Si arriva così alla fase della politica estera, l’altro suo grande territorio d’azione. Siede alla Farnesina dal 1983 al 1989: dal Medio Oriente all’Est europeo l’opera del ministro è preziosa. Sono gli anni di Bettino Craxi con cui Andreotti darà vita ad un rapporto stretto ma anche segnato da contrasti. Memorabile la battuta con cui Andreotti ironizzerà sull’affollata spedizione in Cina organizzata dal governo a guida socialista: «Stiamo partendo con Craxi e i suoi cari….». Nasce allora il Caf (l’asse Craxi, Andreotti, Forlani) di cui farà le spese l’allora segretario democristiano Ciriaco de Mita.
Tangentopoli si avvicina. Nel 1991 Andreotti forma un nuovo esecutivo ma l’ora delle inchieste giudiziarie è scoccata. A metà degli anni ’90 viene processato da due procure: quella di Perugia e quella di Palermo. I magistrati umbri lo accusano di essere il mandante dell’omicidio del giornalista Mino Pecorelli, il direttore dell’Op, ucciso il 20 marzo 1979, quelli siciliani lo accusano di essere colluso con la mafia. Ma non griderà mai al complotto. Affronterà un lungo iter giudiziario, non mancando mai un’udienza.
Si arriva così hai giorni nostri. Nel 1991 Cossiga lo nomina senatore a vita. Nel 1992 punta alla presidenza della Repubblica, ma la strage di Capaci e l’assassinio del suo fedelissimo siciliano Salvo Lima, fa sfumare il piano che è anche il suo grande sogno di fine carriera. Nel 1994, allo scioglimento della Dc, aderise al Ppi di Mino Martinazzoli. Poi, nel 2001, confluisce nella Margherita.

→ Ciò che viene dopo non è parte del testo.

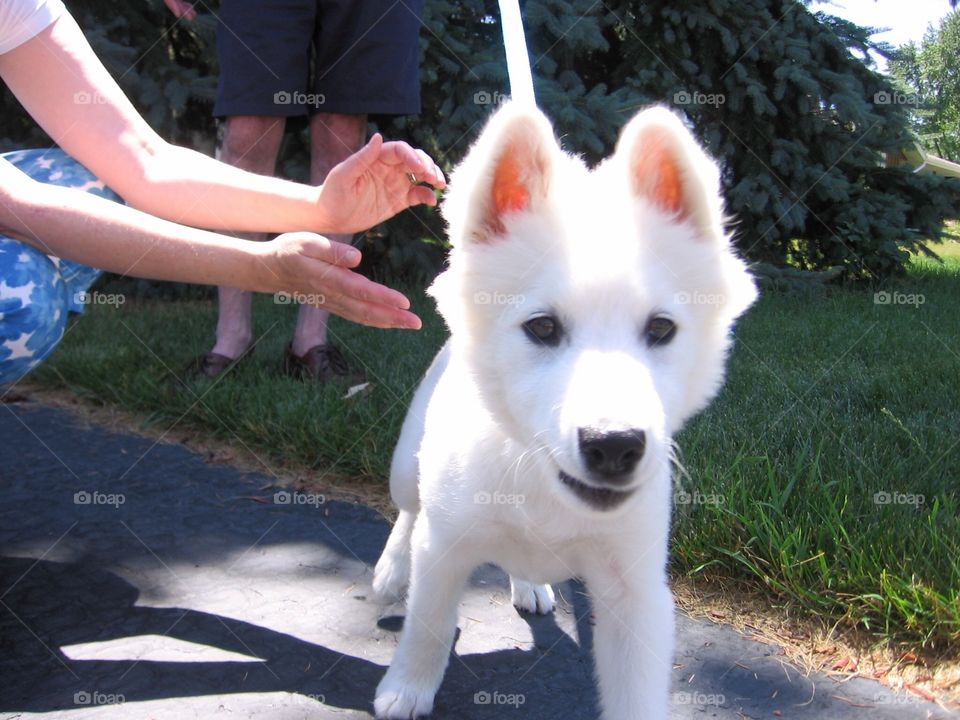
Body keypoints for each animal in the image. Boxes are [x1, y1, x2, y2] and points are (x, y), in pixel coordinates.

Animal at [372, 102, 752, 720]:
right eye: (543, 328)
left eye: (661, 329)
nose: (614, 446)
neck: (539, 479)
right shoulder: (445, 548)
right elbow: (428, 624)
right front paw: (407, 688)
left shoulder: (636, 592)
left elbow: (637, 692)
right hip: (408, 462)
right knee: (408, 511)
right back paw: (390, 571)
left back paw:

Nel 2006 subisce l’ira del centrodestra che gli rimprovererà di aver votato, insieme agli altri 6 senatori a vita, la fiducia al governo Prodi. Un anno dopo, dopo aver annunciato voto favorevole in Senato ad una risoluzione di politica estera, cambia idea dopo aver sentito parlare l’allora ministro degli esteri Massimo D’Alema. Si astiene e assesta, al già fragile esecutivo Prodi, il colpo di grazia.
Politico fino alla fine, insomma. Uno della «casta» senza, però, quegli eccessi e i privilegi che tanto tentano i politici. Niente veline e feste per lui. Una sola moglie, Livia, discretissima. Quattro figli lontani dalle cronache. Alla moglie aveva promesso che si sarebbe ritirato a 60 anni: 31 anni dopo era ancora al suo posto. Di lui resta il suo archivio: 3.500 faldoni, dal 1944 in poi. E quei segreti che ha custodito fino alla fine e che si è portato con sé: «Un po’ di vita interna dello Stato la conosco, ma i segreti li tengo per me. Non farei mai un libro o un’intervista su certi episodi. La categoria del folklore politico non mi appartiene».